Happy Valentine's Day!








"Hell hath no limits, nor is it circumscribed
In one self place. But where we are is hell,
and where hell is there must we ever be."

Mephostophilis Marlowe's The Tragical History of Dr. Faustus Act I Scene V

Again my two o'clock class was horrifyingly quiet. I mean painfully and upsettingly quiet. I don't want to give them another essay question, but really, I don't know what else to do. I ask questions. I make comments. I call on them. My other class we barely got through three pages of the reading. For the two o'clock it was all I had to stretch my comments on the essay out for the whole class. Any ideas on how to get kids engaged in a discussion about Paolo Feire's concepts of education?

Anyone? Anyone?

And now for some gratuitious promotion

Last thursday I went to the opening of the Terrible Toy Fair II. Now to be sure, and I will probably get in trouble for saying this, some of the stuff is predictable-hacked up baby dolls or baby dolls painted with red "blood", but the majority of the work is amazing and at the very least entertaining. The mutilated furbys, the "cynthomatic" vending machine, and the tribute to a Clockwork Orange were among some of my favorites. But I'm not going to describe the whole thing to you because then you won't go. To see the terrible toys, go to the CBCG Art Gallery located on 313 Bowery ( click on the link for gallery hours). The show runs from now until the 28th. It might even make for a very unconventional Valentine's Day date.

My "New York Life"

Last week I was talking to my students before class and one of them asked about my weekend. I chatted about the people I had met and some of the things I had done. Finally another one of my students said "You really have the new york life." I asked her what she meant. "Well you meet all these cool people, and you go to all these places."
Now generally I think of my life as a sucking hostile wasteland of desolation, but I began to think about it. Among my friends I can count a former oxford scholar who was friends with, of all people, Henri Langois ( he worked with Langois at the Cinematheque) and worked for Coco Chanel, a professional dominatrix/fashion consultant, a writer for the show "Whoopi", an electrocrystalographer getting his PhD at Mt. Sinai, and the worst Buddhist in the tri-state area. I've managed to date ( or at the very least fool around with) in the span of three months: Joss Whedon's college roommate, a former professional athlete and current ESPN broadcaster, a crazy Russian novelist, the brother of a gay guy I fooled around with once, and a guy who dresses every day as if it was 1939.
So I guess my hostile sucking wasteland is at least very "New York" sucking hostile wasteland.


A Very New York Moment from My Very New York Life

So these two ideas culminated in one experience on Thursday night. I was at the Toy Fair with someone who shall remain nameless (mainly because to be named in here seems to be to court destruction so we shall attempt to protect the poor thing-he is,after all, dating me, which is enough destruction for one person), and I see this big rockabilly guy.
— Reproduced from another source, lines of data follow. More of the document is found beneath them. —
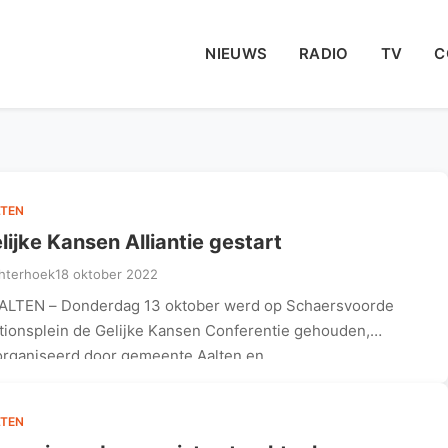
NIEUWS
RADIO
TV
C
TEN
lijke Kansen Alliantie gestart
hterhoek
18 oktober 2022
ALTEN – Donderdag 13 oktober werd op Schaersvoorde
tionsplein de Gelijke Kansen Conferentie gehouden,
rganiseerd door gemeente Aalten en…
TEN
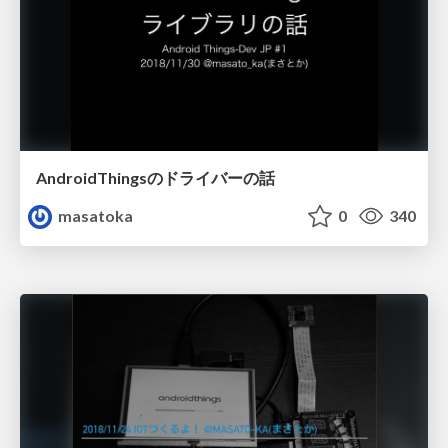
AndroidThingsのドライバーの話
masatoka
0
340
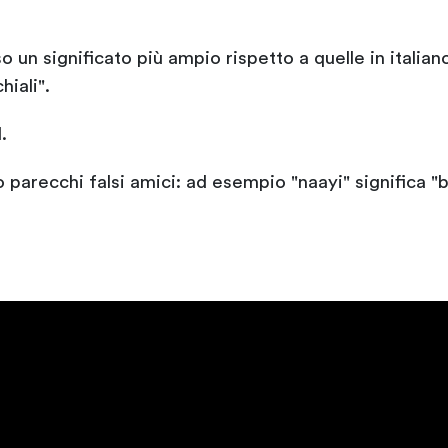
o un significato più ampio rispetto a quelle in itali
hiali".
.
 parecchi falsi amici: ad esempio "naayi" significa "b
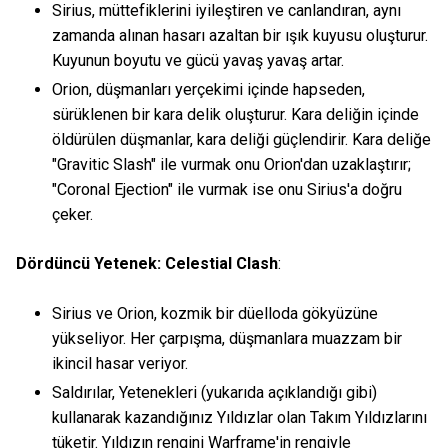
Sirius, müttefiklerini iyileştiren ve canlandıran, aynı
zamanda alınan hasarı azaltan bir ışık kuyusu oluşturur.
Kuyunun boyutu ve gücü yavaş yavaş artar.
Orion, düşmanları yerçekimi içinde hapseden,
sürüklenen bir kara delik oluşturur. Kara deliğin içinde
öldürülen düşmanlar, kara deliği güçlendirir. Kara deliğe
"Gravitic Slash" ile vurmak onu Orion'dan uzaklaştırır;
"Coronal Ejection" ile vurmak ise onu Sirius'a doğru
çeker.
Dördüncü Yetenek: Celestial Clash
:
Sirius ve Orion, kozmik bir düelloda gökyüzüne
yükseliyor. Her çarpışma, düşmanlara muazzam bir
ikincil hasar veriyor.
Saldırılar, Yetenekleri (yukarıda açıklandığı gibi)
kullanarak kazandığınız Yıldızlar olan Takım Yıldızlarını
tüketir. Yıldızın rengini Warframe'in rengiyle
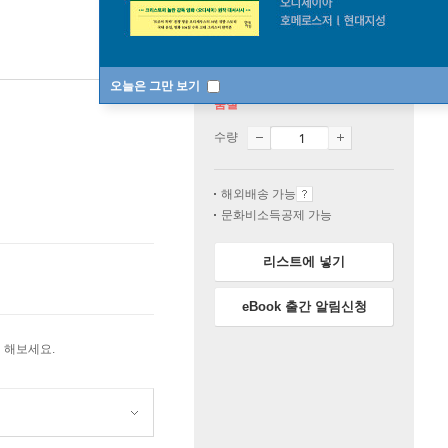
오늘은 그만 보기
품절
수량
해외배송 가능
문화비소득공제 가능
리스트에 넣기
eBook 출간 알림신청
 해보세요.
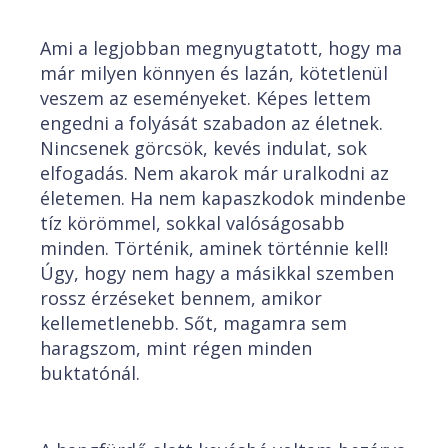
Ami a legjobban megnyugtatott, hogy ma
már milyen könnyen és lazán, kötetlenül
veszem az eseményeket. Képes lettem
engedni a folyását szabadon az életnek.
Nincsenek görcsök, kevés indulat, sok
elfogadás. Nem akarok már uralkodni az
életemen. Ha nem kapaszkodok mindenbe
tíz körömmel, sokkal valóságosabb
minden. Történik, aminek történnie kell!
Úgy, hogy nem hagy a másikkal szemben
rossz érzéseket bennem, amikor
kellemetlenebb. Sőt, magamra sem
haragszom, mint régen minden
buktatónál.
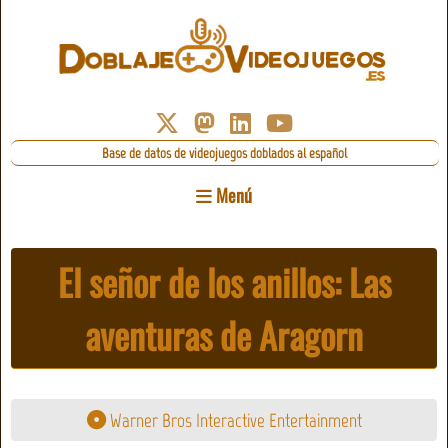
Base de datos de videojuegos doblados al español
Menú
El señor de los anillos: Las
aventuras de Aragorn
Warner Bros Interactive Entertainment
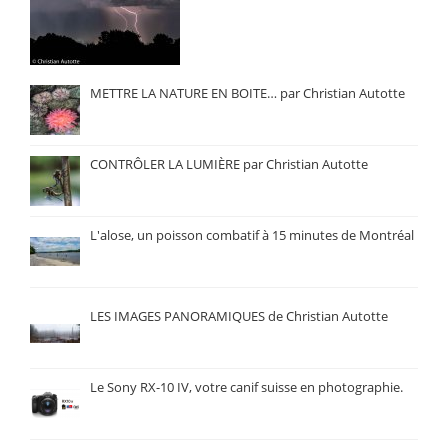
METTRE LA NATURE EN BOITE… par Christian Autotte
CONTRÔLER LA LUMIÈRE par Christian Autotte
L'alose, un poisson combatif à 15 minutes de Montréal
LES IMAGES PANORAMIQUES de Christian Autotte
Le Sony RX-10 IV, votre canif suisse en photographie.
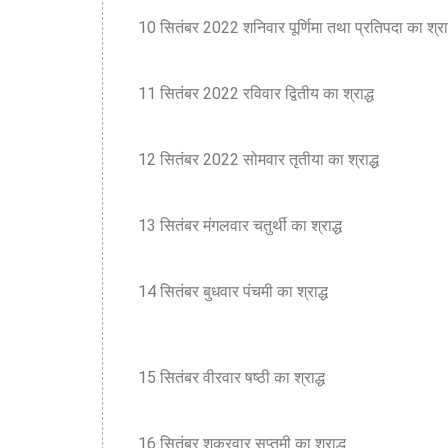
10 सितंबर 2022 शनिवार पूर्णिमा तथा प्रतिपदा का श्राद
11 सितंबर 2022 रविवार द्वितीय का श्राद्ध
12 सितंबर 2022 सोमवार तृतीया का श्राद्ध
13 सितंबर मंगलवार चतुर्थी का श्राद्ध
14 सितंबर बुधवार पंचमी का श्राद्ध
15 सितंबर वीरवार षष्ठी का श्राद्ध
16 सितंबर शुक्रवार सप्तमी का श्राद्ध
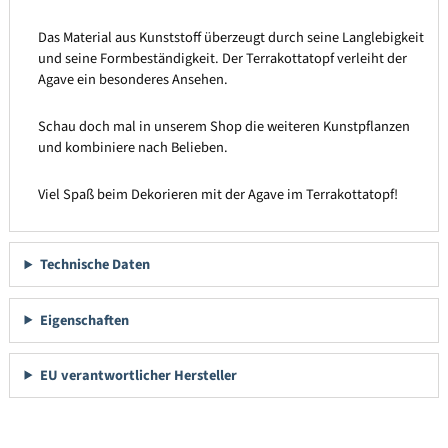
Das Material aus Kunststoff überzeugt durch seine Langlebigkeit
und seine Formbeständigkeit. Der Terrakottatopf verleiht der
Agave ein besonderes Ansehen.
Schau doch mal in unserem Shop die weiteren Kunstpflanzen
und kombiniere nach Belieben.
Viel Spaß beim Dekorieren mit der Agave im Terrakottatopf!
Technische Daten
Eigenschaften
EU verantwortlicher Hersteller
I mean, he had the waist length hair, the shirt open to the navel with the big cross tattoos on his chest, the leather cowboy hat with the jolly roger on the front, the whole look. So I jokingly said to my date "I should get him to stand behind me in class and not say anything, just stand there the whole time and look menacing." Well my date thought this was such a good idea that he insisted I go up and ask. He pushed and pulled and threatened but I wouldn't ask. I was too shy, too embarassed that this rockabilly would hate me or maybe just kill me and eat me. So the rockabilly actually sits down next to us (fate, destiny, kismet if you will) and my date leans over and says "Can we pay you three cases of the beer of you choice to stand in a college english class and look menacing?" And the response?

"My father was an english professor at Seyton Hall for 37 years."